Residency training programs face multiple obstacles in connecting QI education to patient care outcomes. Although we did not have a road map when we started in 2006, our many programmatic innovations have led us to do as Armstrong and colleagues7 have recently suggested—combine didactic and project-based work, link the health system with QI efforts, assess educational outcomes, and role model QI in the educational process. And, although we did not specifically intend to do so, we have developed the five core elements that Headrick and colleagues8 described with ECLSs: leadership, faculty expertise and mentorship, data management, learner buy-in, and patient engagement.
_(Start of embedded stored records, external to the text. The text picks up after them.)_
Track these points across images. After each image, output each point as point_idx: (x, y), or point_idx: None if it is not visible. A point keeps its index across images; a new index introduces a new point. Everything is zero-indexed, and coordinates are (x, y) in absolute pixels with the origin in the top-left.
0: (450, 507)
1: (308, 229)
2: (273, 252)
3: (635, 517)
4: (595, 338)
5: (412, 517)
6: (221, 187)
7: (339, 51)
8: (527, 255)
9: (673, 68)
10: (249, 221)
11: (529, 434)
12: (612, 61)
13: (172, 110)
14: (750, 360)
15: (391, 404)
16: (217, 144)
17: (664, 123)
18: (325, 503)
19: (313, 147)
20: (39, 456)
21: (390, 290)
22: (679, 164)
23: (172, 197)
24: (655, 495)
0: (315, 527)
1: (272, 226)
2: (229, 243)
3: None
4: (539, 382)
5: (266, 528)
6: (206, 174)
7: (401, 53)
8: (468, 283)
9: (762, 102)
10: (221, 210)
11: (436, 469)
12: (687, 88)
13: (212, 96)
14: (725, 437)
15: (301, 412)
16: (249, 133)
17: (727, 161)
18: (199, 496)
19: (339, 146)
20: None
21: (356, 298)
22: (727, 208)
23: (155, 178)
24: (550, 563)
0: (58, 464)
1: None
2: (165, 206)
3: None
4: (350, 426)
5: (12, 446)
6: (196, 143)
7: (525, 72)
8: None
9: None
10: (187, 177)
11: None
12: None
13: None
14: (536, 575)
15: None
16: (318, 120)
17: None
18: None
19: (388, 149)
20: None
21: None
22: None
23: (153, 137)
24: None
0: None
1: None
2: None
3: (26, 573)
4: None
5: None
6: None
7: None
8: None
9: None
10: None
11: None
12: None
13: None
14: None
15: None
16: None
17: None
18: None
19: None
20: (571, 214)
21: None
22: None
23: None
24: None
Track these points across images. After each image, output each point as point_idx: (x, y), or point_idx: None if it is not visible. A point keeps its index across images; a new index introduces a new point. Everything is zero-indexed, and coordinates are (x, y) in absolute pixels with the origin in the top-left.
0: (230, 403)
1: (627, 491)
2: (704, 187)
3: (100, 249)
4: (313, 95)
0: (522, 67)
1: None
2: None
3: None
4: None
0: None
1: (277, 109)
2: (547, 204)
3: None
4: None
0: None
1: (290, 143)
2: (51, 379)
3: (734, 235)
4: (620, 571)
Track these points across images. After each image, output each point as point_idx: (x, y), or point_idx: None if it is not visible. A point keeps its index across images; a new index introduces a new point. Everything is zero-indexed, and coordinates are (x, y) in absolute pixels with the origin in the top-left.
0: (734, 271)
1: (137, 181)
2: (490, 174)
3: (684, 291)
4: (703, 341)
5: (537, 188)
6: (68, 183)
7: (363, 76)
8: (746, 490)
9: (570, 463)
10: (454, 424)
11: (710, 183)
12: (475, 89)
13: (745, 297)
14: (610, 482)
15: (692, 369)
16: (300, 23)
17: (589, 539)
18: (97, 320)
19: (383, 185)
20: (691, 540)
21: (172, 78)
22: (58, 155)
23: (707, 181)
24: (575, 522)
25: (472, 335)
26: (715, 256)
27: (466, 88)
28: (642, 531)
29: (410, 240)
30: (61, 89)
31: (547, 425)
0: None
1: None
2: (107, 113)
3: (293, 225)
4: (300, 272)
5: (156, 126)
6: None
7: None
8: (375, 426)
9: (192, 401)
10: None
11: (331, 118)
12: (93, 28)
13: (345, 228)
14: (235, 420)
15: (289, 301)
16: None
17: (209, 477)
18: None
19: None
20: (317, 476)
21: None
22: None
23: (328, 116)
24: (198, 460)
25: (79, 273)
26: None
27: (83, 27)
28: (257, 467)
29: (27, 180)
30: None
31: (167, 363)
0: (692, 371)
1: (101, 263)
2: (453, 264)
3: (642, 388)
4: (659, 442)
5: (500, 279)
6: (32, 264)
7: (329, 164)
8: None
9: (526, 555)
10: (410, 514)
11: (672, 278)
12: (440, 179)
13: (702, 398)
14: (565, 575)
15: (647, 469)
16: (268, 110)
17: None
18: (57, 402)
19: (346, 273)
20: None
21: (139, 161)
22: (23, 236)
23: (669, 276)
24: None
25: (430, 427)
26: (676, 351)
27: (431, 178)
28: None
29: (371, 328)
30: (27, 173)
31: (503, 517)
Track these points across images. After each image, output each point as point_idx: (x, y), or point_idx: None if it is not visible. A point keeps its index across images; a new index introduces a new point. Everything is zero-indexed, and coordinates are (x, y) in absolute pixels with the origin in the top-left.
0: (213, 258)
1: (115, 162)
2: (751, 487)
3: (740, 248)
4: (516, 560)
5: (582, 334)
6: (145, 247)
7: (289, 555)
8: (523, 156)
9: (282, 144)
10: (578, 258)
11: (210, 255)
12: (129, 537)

The success and then failure of the diabetes IG project served to increase our efforts in subsequent phases to sustain hard-earned improvements across LB classes. We hope our example of operationalizing the improvement frameworks pioneered by earlier scholarship can help others as they attempt to improve care and education simultaneously. Further research and innovation are needed in this area, including optimizing strategies for strengthening resident-driven projects through partnership with nursing, allied health, and longitudinally engaged faculty members.